Someone was asking in #haskell yesterday about what exactly ImpredicativeTypes
did, as it's a bit difficult to tell at first. I eventually came to the
conclusion that some of the notation GHC uses may be rather poor.
In a lambda cube/pure type system setting, the difference between an
impredicative and predicative system are the rules:
([], *, *) vs. ([], *, [])
Where the first rule says that, for instance:
(Pi a:*. a -> a) : *
while the second says:
(Pi a:*. a -> a) : []
The first is impredicative due to * containing (Pi a:*. a -> a) itself, so the
expression quantifies over a 'set' containing itself.
But, if we ask GHC the kind of:
forall a. a -> a
it tells us the answer is *, even without ImpredicativeTypes. But that *looks*
like a statement that the type system is impredicative already. And in fact,
we can stick a signature on the identity function like:
id :: (forall a. a -> a) -> (forall a. a -> a)
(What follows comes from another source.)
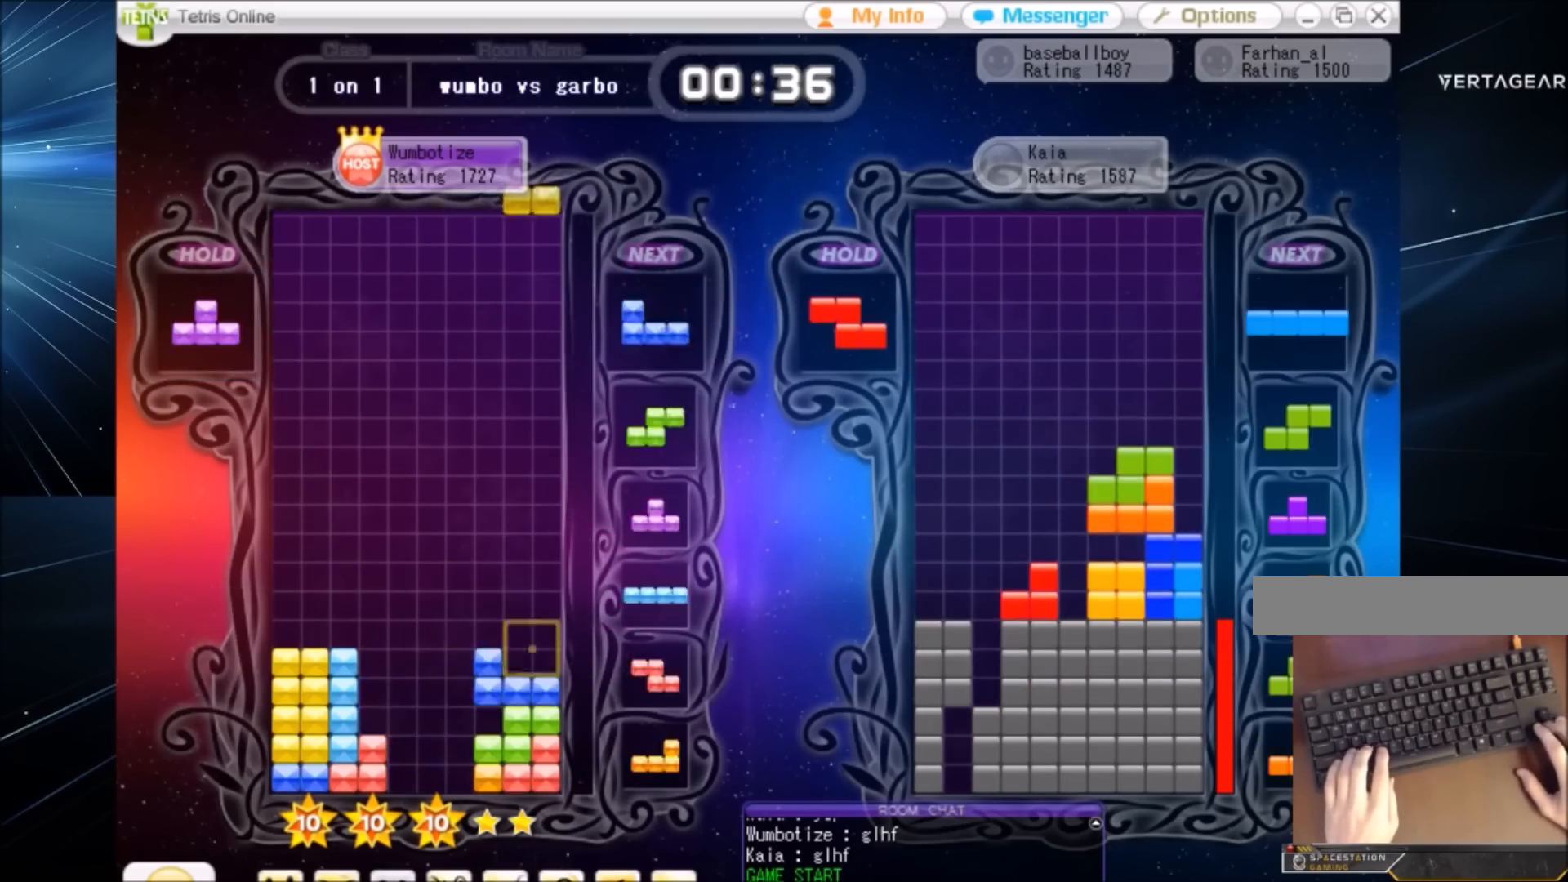
{"keys": ["left"], "events": [[67, "down", "up"], [200, "right", "up"], [501, "left", "down"]]}
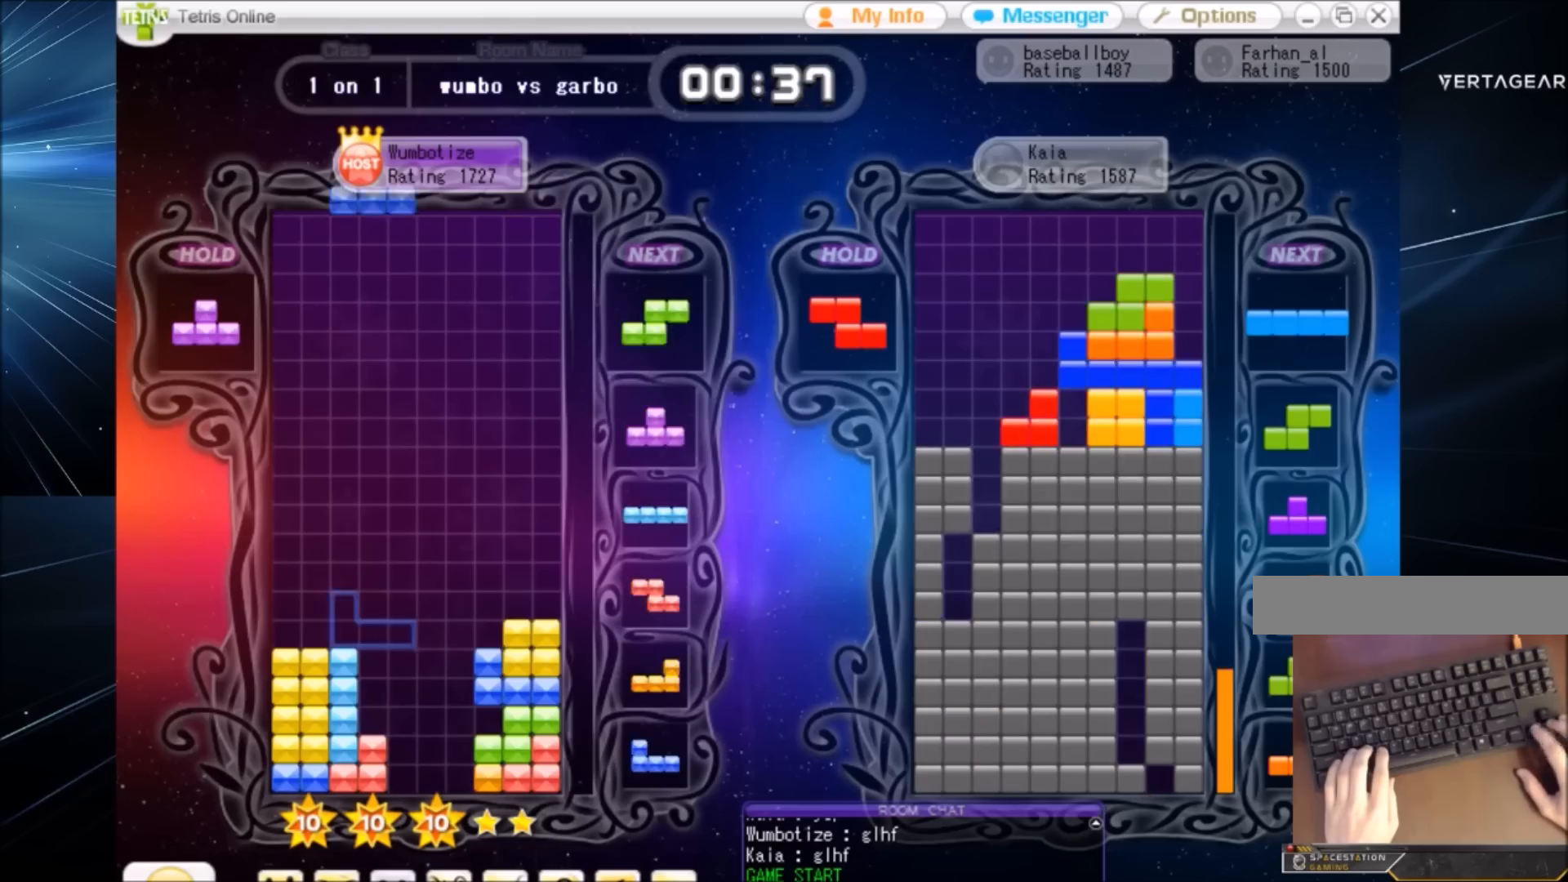
{"keys": [], "events": [[167, "left", "up"], [233, "down", "down"], [333, "down", "up"], [333, "x", "down"], [467, "x", "up"]]}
which appears to allow impredicative instantiation of variables as long as
they're only used in functions. But, of course, this fails for datatypes
without the relevant flag. Maybe :: * -> *, but we're not allowed to apply it
to (forall a. a -> a), even though GHC tells us the latter has type *
(although, asking the kind of Maybe (forall a. a -> a) does not blow up; only
trying to use it as a type does).
At some point in the discussion, someone quoted from the boxy paper that in
HM, quantification ranges over monotypes. Presumably, GHC maintains such a
distinction internally, which is roughly analogous[1] to tracking the
difference between * and []. But, when it comes time to display sorts, it
shows both * and [] as *, which makes it somewhat unclear why Maybe (forall a.
a) is invalid.
So, to get to the point, whatever implementation is decided upon in the
future, if predicativity is still around, I think it'd be useful to make that
predicativity noticeable in the types/kinds/sorts, rather than the current
situation, which to an observer looks like, "* contains both monotypes and
polytypes, but quantification over * only really ranges over the monotypes
(maybe)." I don't know how this would complicate GHC's current kind system, as
I know it isn't set up like a pure type system, but it might be something to
think about.
Cheers,
-- Dan
[1] It probably isn't a perfect correspondence. For instance (based on my
experience implementing rather naive interpreters), in a predicative, lambda
cube F2, the type:
forall a. forall b. a -> b
is invalid, because 'forall b. a -> b' has sort [], and so the additional
quantifier requires the rule ([],[],[]), which gets you to Fomega.
forall a. (forall b. b) -> a = (forall b. b) -> (forall a. a)
are similarly invalid. But, it feels a bit accidental to me that the Fomega
rule allows these, so one could probably keep a sort divide between monotypes
and polytypes while allowing repeated and higher-rank quantification, and also
not allowing higher-order types (although Haskell has the latter anyway).